▶ [Task item]:
Report every line in the material below that contains the word "Scam".

▶ [Exercise data]:
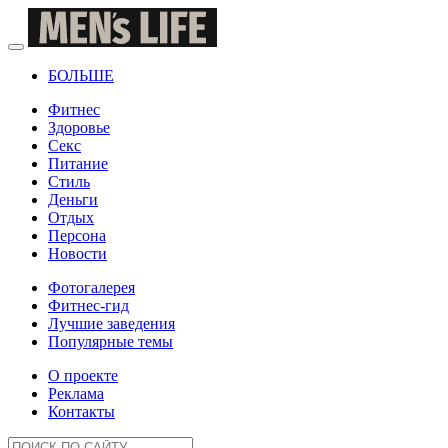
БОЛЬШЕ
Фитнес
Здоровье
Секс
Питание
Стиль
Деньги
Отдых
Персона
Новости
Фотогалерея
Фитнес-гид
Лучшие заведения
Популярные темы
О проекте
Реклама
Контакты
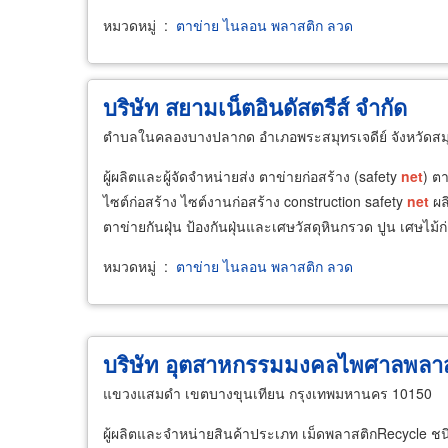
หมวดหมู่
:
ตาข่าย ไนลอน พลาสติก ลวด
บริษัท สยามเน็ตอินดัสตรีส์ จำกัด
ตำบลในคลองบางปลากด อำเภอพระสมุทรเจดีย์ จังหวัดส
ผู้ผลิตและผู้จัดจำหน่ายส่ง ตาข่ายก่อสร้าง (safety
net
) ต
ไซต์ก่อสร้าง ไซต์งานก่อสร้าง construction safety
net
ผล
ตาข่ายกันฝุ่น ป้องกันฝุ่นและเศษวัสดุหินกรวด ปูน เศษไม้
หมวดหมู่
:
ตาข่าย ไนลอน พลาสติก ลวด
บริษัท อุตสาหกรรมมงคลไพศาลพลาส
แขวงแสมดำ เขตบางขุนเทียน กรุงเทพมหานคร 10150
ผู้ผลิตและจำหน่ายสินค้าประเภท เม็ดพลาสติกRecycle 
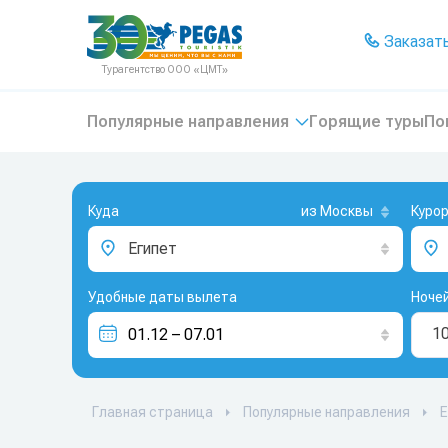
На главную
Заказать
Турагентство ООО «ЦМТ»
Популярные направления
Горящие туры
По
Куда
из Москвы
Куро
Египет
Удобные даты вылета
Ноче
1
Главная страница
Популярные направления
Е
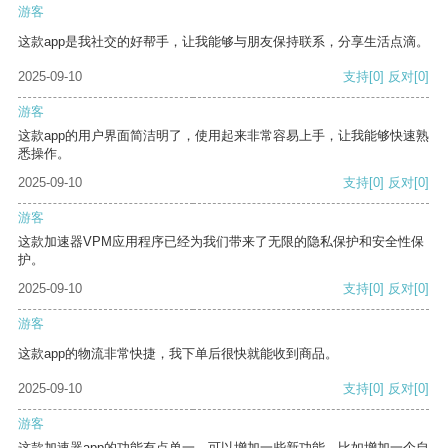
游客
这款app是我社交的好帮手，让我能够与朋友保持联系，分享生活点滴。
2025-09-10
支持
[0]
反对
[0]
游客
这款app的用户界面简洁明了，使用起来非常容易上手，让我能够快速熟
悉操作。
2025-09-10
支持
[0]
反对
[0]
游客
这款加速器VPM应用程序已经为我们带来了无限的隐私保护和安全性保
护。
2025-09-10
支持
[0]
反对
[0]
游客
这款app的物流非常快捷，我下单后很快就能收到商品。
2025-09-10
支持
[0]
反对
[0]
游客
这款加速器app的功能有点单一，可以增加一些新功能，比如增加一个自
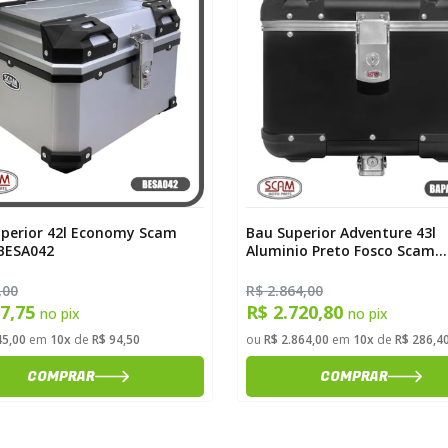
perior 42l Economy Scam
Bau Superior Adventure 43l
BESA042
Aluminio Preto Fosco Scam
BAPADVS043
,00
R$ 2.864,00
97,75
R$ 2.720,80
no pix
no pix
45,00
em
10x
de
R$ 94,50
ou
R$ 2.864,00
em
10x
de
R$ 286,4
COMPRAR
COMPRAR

▶ [Exercise result]:
perior 42l Economy Scam
Aluminio Preto Fosco Scam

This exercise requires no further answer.